Fils de maquisard devenu leader industriel, Jean-Blaise Gwet, bâtisseur d’empires commerciaux est un pionnier de l’autonomie énergétique. Cet homme d’action effacé oppose le concret aux lenteurs administratives. Ceci, pour offrir à la jeunesse camerounaise une nouvelle voie vers l’émancipation.
Et si l’avenir du Cameroun ne dépendait plus des promesses, mais de ceux qui font parler la lumière dans l’ombre ?
Pour comprendre la trajectoire de Jean-Blaise Gwet, il faut remonter à la nuit des temps. Là où le bruit des armes et la traque coloniale ont dicté sa venue au monde dans un train en cavale vers Sangmélima. Fils d’un grand activiste de l’UPC arrêté et emprisonné, son nom même, « Gwet », signifie « la guerre ». Pourtant, cette guerre, il ne l’a pas menée par les armes, mais par le travail, la tête haute. Dès l’âge de 6 ans, armé d’un pousse-pousse dans les rues d’Afrique pour transporter des sacs de marchandises. En effet, il a appris à arracher sa dignité face à la misère. Ce self-made-man, qui a côtoyé les plus grands diplomates mondiaux et reçu le Prix de l’Excellence Africaine des mains de l’Ambassadeur du Japon, prouve que le destin d’un enfant du Cameroun ne s’arrête pas aux traumatismes de sa naissance. Mais commence là où s’éveille sa volonté.
Briser le mythe du matricule
Notons qu’à l’heure où la jeunesse camerounaise s’enclose massivement dans l’illusion d’une fonction publique salvatrice, attendant un emploi d’un bureau étatique saturé, Jean-Blaise Gwet dresse un réquisitoire par l’exemple. Ancien chef comptable en France, il est rentré pour bâtir, devenant tour à tour PDG de structures majeures (JET Inc., Lucky Gwet, Nord Sud Méditerranée) et représentant de marques mondiales comme LG Goldstar pour l’Afrique centrale. Sa propriété industrielle déposée à l’INPI sous la marque LUCKYGWET est une claque magistrale à la fatalité . En fait, il démontre que l’entrepreneuriat audacieux est l’unique clé pour briser les chaînes du chômage de masse.

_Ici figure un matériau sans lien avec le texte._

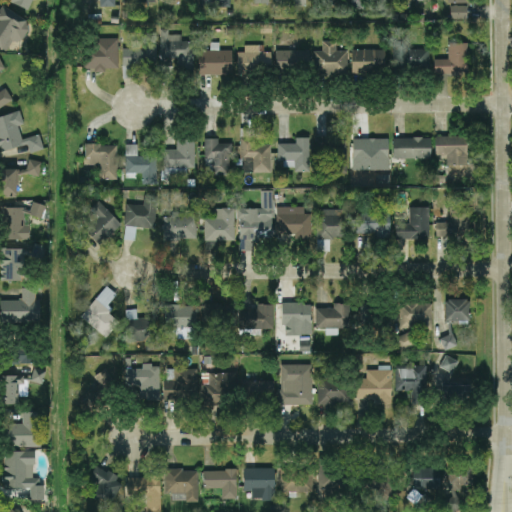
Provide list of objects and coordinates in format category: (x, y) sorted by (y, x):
building: (257, 0)
building: (420, 0)
building: (142, 1)
building: (457, 1)
building: (293, 2)
building: (21, 3)
building: (107, 3)
building: (217, 3)
building: (357, 4)
building: (458, 13)
building: (11, 28)
building: (177, 50)
building: (141, 51)
building: (102, 54)
building: (254, 59)
building: (216, 61)
building: (291, 61)
building: (330, 61)
building: (414, 61)
building: (453, 61)
building: (368, 62)
building: (129, 72)
building: (4, 92)
road: (322, 105)
building: (16, 134)
building: (412, 148)
building: (452, 149)
building: (334, 153)
building: (254, 154)
building: (370, 154)
building: (180, 155)
building: (295, 155)
building: (218, 156)
building: (103, 160)
building: (141, 165)
building: (33, 168)
building: (8, 183)
building: (18, 221)
building: (293, 222)
building: (100, 223)
building: (256, 223)
building: (332, 224)
building: (373, 224)
building: (455, 224)
building: (221, 226)
building: (414, 226)
building: (180, 228)
road: (502, 256)
building: (12, 265)
road: (319, 271)
building: (21, 308)
building: (456, 310)
building: (367, 313)
building: (102, 314)
building: (218, 314)
building: (415, 316)
building: (180, 318)
building: (257, 318)
building: (333, 318)
building: (297, 319)
building: (143, 332)
building: (406, 340)
building: (448, 342)
building: (24, 356)
building: (449, 364)
building: (38, 376)
building: (103, 381)
building: (145, 381)
building: (412, 382)
building: (181, 385)
building: (296, 385)
building: (375, 386)
building: (218, 388)
building: (13, 389)
building: (260, 390)
building: (333, 391)
building: (455, 394)
building: (25, 431)
road: (317, 437)
building: (21, 474)
building: (426, 478)
building: (458, 479)
building: (296, 480)
building: (331, 480)
building: (222, 482)
building: (260, 483)
building: (182, 485)
building: (105, 487)
building: (146, 491)
building: (6, 508)
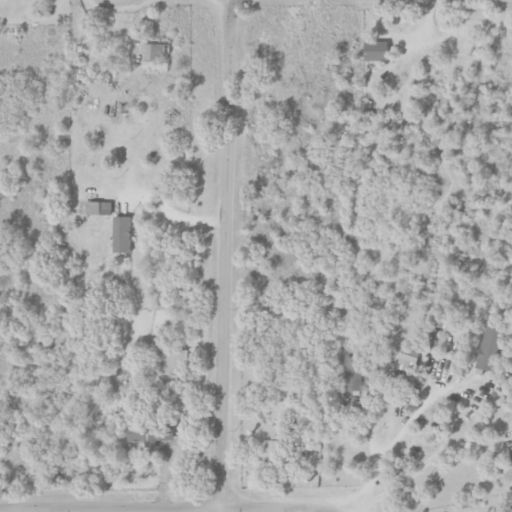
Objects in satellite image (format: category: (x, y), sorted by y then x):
building: (372, 51)
building: (153, 57)
building: (95, 207)
building: (124, 234)
road: (221, 253)
building: (490, 348)
building: (410, 359)
building: (174, 363)
building: (353, 373)
building: (145, 434)
road: (389, 448)
building: (274, 451)
road: (413, 473)
road: (275, 505)
road: (108, 507)
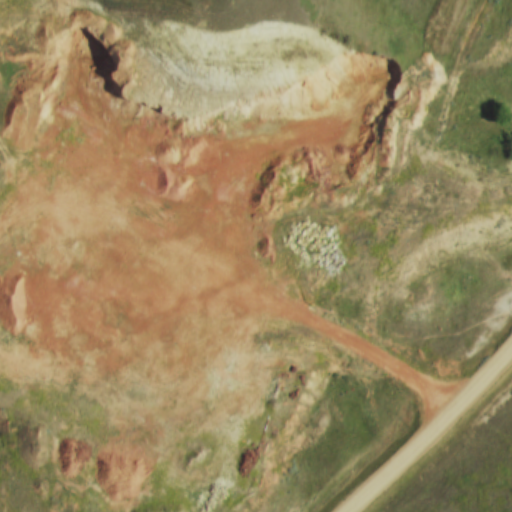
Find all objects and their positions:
road: (426, 174)
quarry: (204, 273)
road: (287, 315)
road: (429, 431)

En créant de la richesse par lui-même, il trace un sillon lumineux pour chaque jeune Camerounais, prouvant que l’indépendance financière s’arrache au marché de l’effort, et non dans les couloirs administratifs.
Une lampe contre le noir
Il faut dire que, dans un Cameroun aujourd’hui plongé dans le noir, asphyxié par les délestages chroniques qui paralysent les commerces et éteignent les ambitions de la jeunesse, la vision d’innovation de cet homme d’action s’avère providentielle. À travers ses initiatives et son concept de lampes et d’éclairage autonome, Gwet n’apporte pas des promesses électorales stériles, mais une réponse industrielle directe au défi de l’électrification. Ce que le peuple camerounais peut gagner de lui, c’est cette transition immédiate vers l’autonomie énergétique des foyers et des zones rurales délaissées. Là où le modèle centralisé s’écroule, son approche décentralisée et accessible redonne le pouvoir d’agir aux citoyens. Transformant l’obscurité des quartiers en espaces de sécurité et de productivité nocturne.
L’agir concret
Malgré l’immensité de son œuvre et son statut de candidat aux élections présidentielles (2011, 2018, et 2025 en soutien au RDPC ), Jean-Blaise Gwet demeure un homme profondément effacé. Bref, presque mystique dans sa discrétion. Il n’est pas de ceux qui saturent l’espace médiatique de slogans creux. Mais de ceux qui appliquent le triptyque : le penser clair, le parler vrai et l’agir concret. Dans le contexte actuel de fractures sociales et de doutes existentiels, le peuple a urgemment besoin de ce profil d’apaisement et de construction nationale. Ce que le Cameroun a à gagner avec lui, c’est un leader capable de réconcilier le secteur privé et le secteur public. Aussi, d’attirer les investisseurs internationaux grâce à ses réseaux denses à l’échelle mondiale. Bien plus, substituer enfin la politique du spectacle par celle du résultat palpable.